*** Data for processing ***
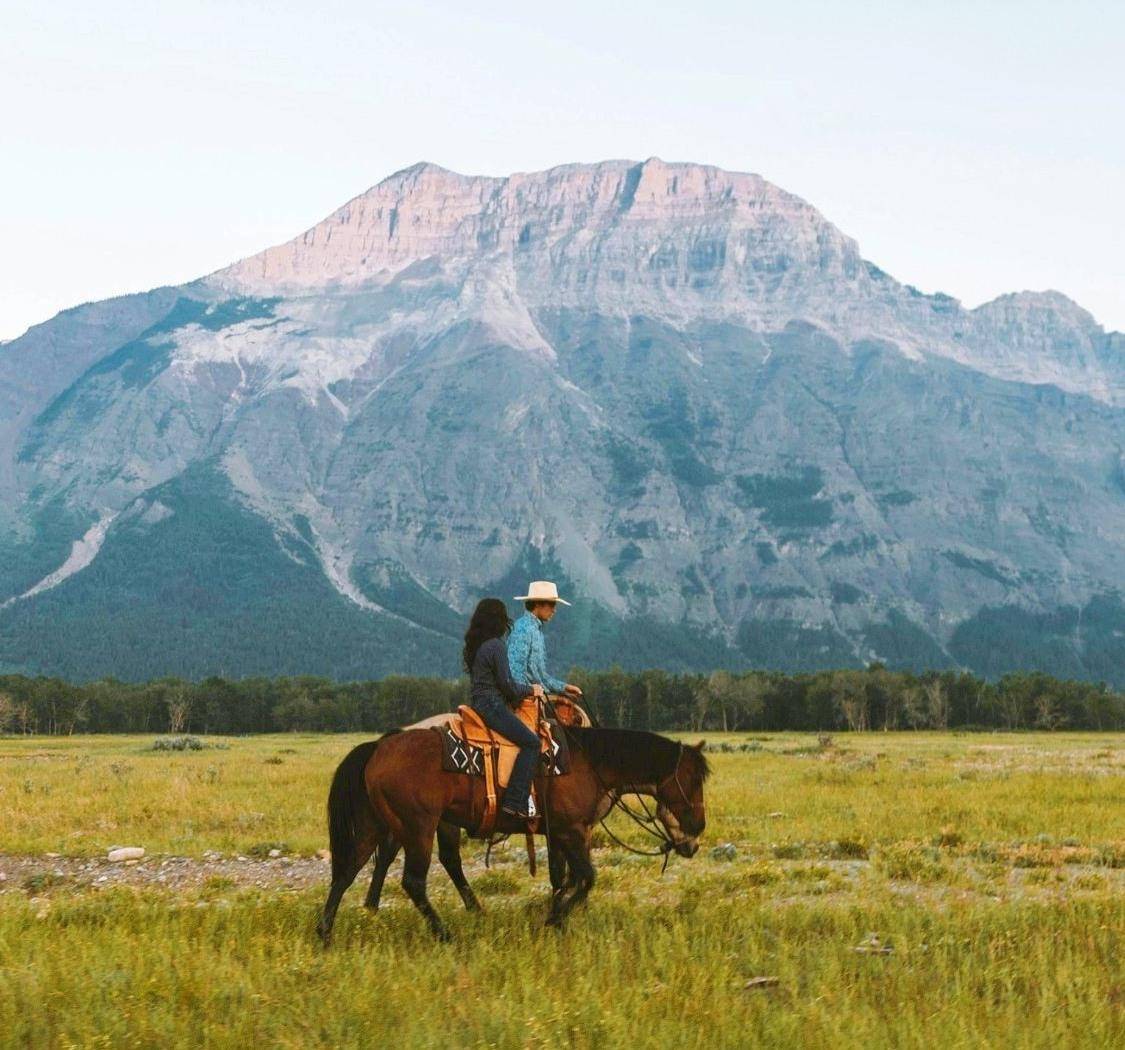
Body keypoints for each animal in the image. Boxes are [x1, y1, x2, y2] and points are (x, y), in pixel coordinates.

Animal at [317, 729, 706, 940]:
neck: (588, 763)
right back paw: (445, 934)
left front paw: (556, 916)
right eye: (691, 781)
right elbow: (586, 878)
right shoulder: (571, 830)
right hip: (418, 827)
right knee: (413, 881)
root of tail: (379, 746)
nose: (698, 831)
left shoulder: (562, 834)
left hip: (378, 824)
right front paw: (553, 920)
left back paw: (325, 933)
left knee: (347, 872)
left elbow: (564, 879)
***
Assigned task:
Find the line containing "left shoulder: (562, 834)" in the data above. Please transcribe it and every line after it, exactly.

Answer section:
left shoulder: (562, 834)
left hip: (378, 824)
right front paw: (553, 920)
left back paw: (325, 933)
left knee: (347, 872)
left elbow: (564, 879)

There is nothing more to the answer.